Samstag, 17. Oktober 2015

Ich war 19

























Regie: Konrad Wolf

Kurz vor der Stunde Null....

konrad Wolf war einer der bekanntesten DEFA Regisseure, seine bekanntesten Filme sind "Der geteilte Himmel" (1964), "Solo Sunny" (1980) und vor allem der Antikriegsfilm "Ich war neunzehn", der 1968 entstanden ist und die persönlichen Erlebnisse des Regisseurs aufarbeitet. Genauso wie die Hauptfigur des Films, der junge Deutsche Gregor Hecker (Jaecki Schwarz), musste dessen Famiie aus Nazideutschland emigrieren, kam über Umwege nach Moskau und erwarb dort die sowjetische Staatsangehörigkeit.

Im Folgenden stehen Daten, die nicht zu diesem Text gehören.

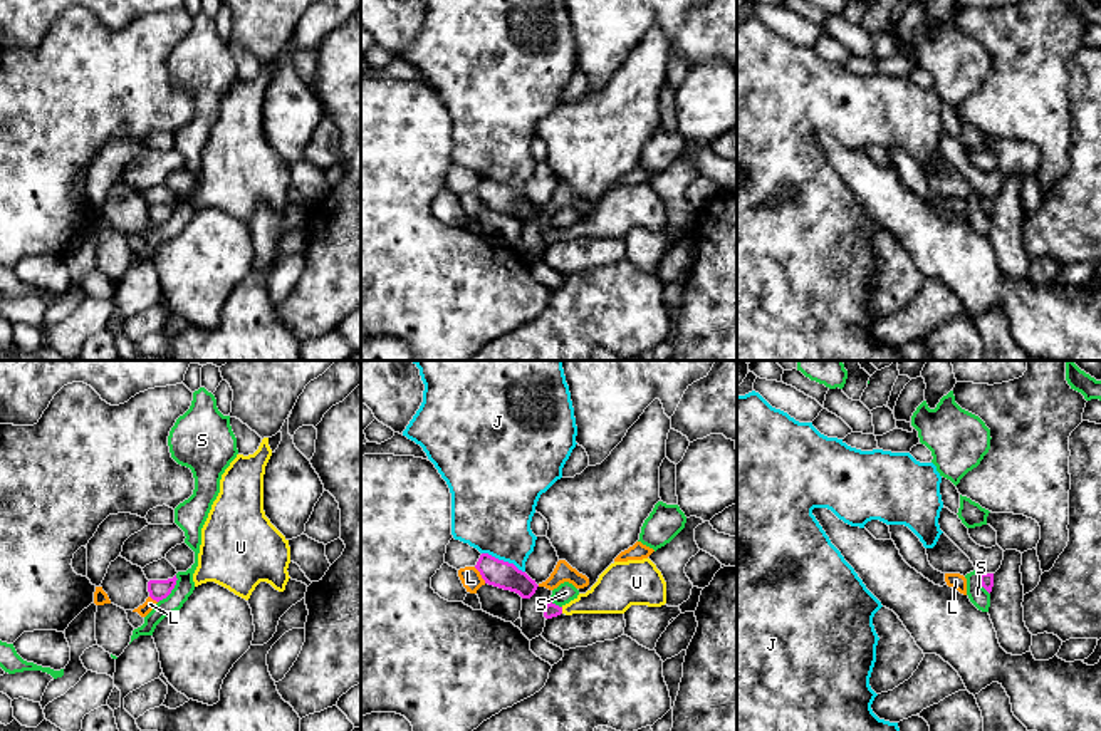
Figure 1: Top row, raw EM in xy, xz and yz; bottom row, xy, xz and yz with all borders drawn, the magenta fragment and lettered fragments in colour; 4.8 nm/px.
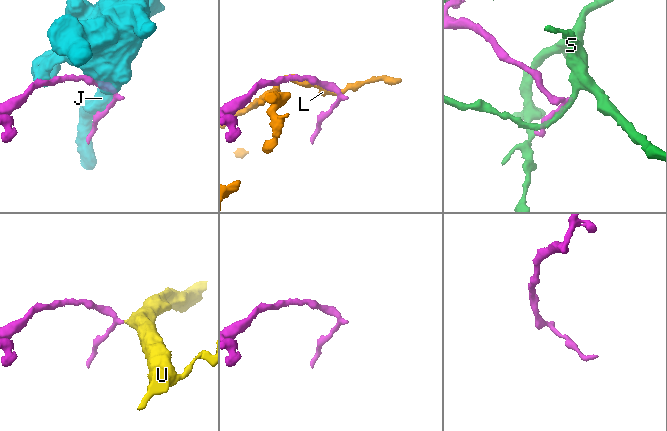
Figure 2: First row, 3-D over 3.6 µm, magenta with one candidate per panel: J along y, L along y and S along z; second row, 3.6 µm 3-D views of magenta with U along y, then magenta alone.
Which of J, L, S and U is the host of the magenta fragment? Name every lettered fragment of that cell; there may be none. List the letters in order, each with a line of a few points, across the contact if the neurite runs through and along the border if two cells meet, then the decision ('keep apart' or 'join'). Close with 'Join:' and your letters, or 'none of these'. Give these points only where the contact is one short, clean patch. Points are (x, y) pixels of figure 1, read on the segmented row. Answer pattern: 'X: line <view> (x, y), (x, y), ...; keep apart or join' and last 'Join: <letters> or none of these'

Er trat in die Rote Armee ein und gehörte 1945 als Neunzehnjähriger zu den Truppen, die vom Osten her Berlin einnahmen. Für kurze Zeit war er im April 1945 der erste sowjetische Stadtkommandant von Bernau, einer Kleinstadt in der Nähe von Berlin. Der Film schildert eindrucksvoll mit atmoshärischen Episoden und realistischen Impressionen die bewegende Annährerung des jungen Mannes an seine Heimat, die ihm fremd und inzwischen auch zum Feindesland geworden ist.
Dabei erinnert der Klassiker des DDR-Kinos auch an einen neuen Kinoerfolg. "Herz aus Stahl" (Original: Fury), der zu Unrecht viel kritisierte US-Kriegsfilm von David Ayer hat eine ähnliche Thematik, weil er ebenfalls die Offensive gegen die deutsche Wehrmacht auf dem Gebiet des Deutsches Reiches zum Thema hat. Dort werden die einmarschierenden Amis gezeigt, die von Frankreich her ins Rheinland einmarschieren, in Wolfs Film sind es die Russen, die ihren Eroberungszug auf deutschem Boden fortsetzen. Lediglich die Machart unterscheidet beide Filme, Während "Herz aus Stahl" ein spannender Genrebeitrag im Stile alter Klassiker wie "Das dreckige Dutzend" oder "Gesprengte Ketten" sein will, setzt Konrad Wolf neben diesen letzten Kriegshandlungen in den Zeiten zwischen Krieg und Frieden auch die leisen persönlichen und stillen Momente ein. Das macht den Film natürlich intensiver und hebt ihn völlig zu Recht in die Liga eindrücklicher Antikriegsfilme wie Bernhard Wickis "Die Brücke".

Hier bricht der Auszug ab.